Vers le haut de la bourse et de côté est ménagé un étroit orifice qui se prolonge en court goulot. C’est la porte de service. Pour franchir ce passage, la Penduline, toute petite qu’elle est, doit forcer la paroi élastique, qui cède un peu, puis se rétrécit. Enfin la demeure est meublée d’un matelas en coton première qualité. Là reposent six à huit œufs blancs, de la grosseur d’un noyau de cerise.

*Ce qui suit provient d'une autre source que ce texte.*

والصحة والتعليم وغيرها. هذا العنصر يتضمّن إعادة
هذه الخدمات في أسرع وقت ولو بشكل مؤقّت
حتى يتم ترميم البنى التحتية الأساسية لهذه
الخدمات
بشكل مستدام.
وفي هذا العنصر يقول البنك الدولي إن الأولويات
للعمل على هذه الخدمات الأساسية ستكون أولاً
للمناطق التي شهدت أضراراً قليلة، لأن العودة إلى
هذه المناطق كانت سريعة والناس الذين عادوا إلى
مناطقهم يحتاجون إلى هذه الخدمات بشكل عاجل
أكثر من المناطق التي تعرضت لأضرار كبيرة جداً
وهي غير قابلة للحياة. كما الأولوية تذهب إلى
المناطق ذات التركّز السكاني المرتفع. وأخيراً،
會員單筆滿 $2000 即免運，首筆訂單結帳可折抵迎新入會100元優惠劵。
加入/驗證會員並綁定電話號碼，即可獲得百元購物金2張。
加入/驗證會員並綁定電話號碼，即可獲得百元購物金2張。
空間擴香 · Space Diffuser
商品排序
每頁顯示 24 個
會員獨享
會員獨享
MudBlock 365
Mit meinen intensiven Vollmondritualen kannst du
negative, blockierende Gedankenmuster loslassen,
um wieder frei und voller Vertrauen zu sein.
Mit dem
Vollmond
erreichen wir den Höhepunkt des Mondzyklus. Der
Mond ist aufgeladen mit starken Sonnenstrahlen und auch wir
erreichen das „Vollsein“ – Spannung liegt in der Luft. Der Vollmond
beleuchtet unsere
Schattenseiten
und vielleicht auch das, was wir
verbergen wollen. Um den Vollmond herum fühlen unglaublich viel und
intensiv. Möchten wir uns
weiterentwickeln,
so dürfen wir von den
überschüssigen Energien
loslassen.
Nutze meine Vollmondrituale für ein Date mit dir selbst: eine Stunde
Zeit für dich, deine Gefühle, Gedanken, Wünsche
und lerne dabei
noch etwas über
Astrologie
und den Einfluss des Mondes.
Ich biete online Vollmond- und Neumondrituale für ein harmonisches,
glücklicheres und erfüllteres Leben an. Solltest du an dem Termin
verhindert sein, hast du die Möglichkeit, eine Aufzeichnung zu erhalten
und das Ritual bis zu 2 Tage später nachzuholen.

Or, cet admirable nid est casemate barbare en comparaison de celui de l’Épeire fasciée. Comme forme, ce fond de chaussette ne vaut certes pas le gracieux ballon de l’araignée, l’aérostat de courbure impeccable. L’étoffe de coton emmêlé de filasse est bure rustique à côté du satin de la filandière ; les liens suspenseurs sont des câbles, comparés aux subtiles amarres de soie. Où trouver dans le matelas de la Penduline l’équivalent de l’édredon de l’Épeire, fumée rousse cardée ? En son ouvrage, sous tous les rapports, l’aranéide est de beaucoup supérieure à l’oiseau.
Mais, de son côté, la Penduline est mère plus dévouée. Des semaines durant, accroupie au fond de sa bourse, elle presse sur son cœur les œufs, petits cailloux blancs où sa chaleur doit éveiller la vie. L’Épeire ne connaît pas ces tendresses. Sans plus le regarder, elle abandonne son nid aux chances de la bonne et de la mauvaise fortune.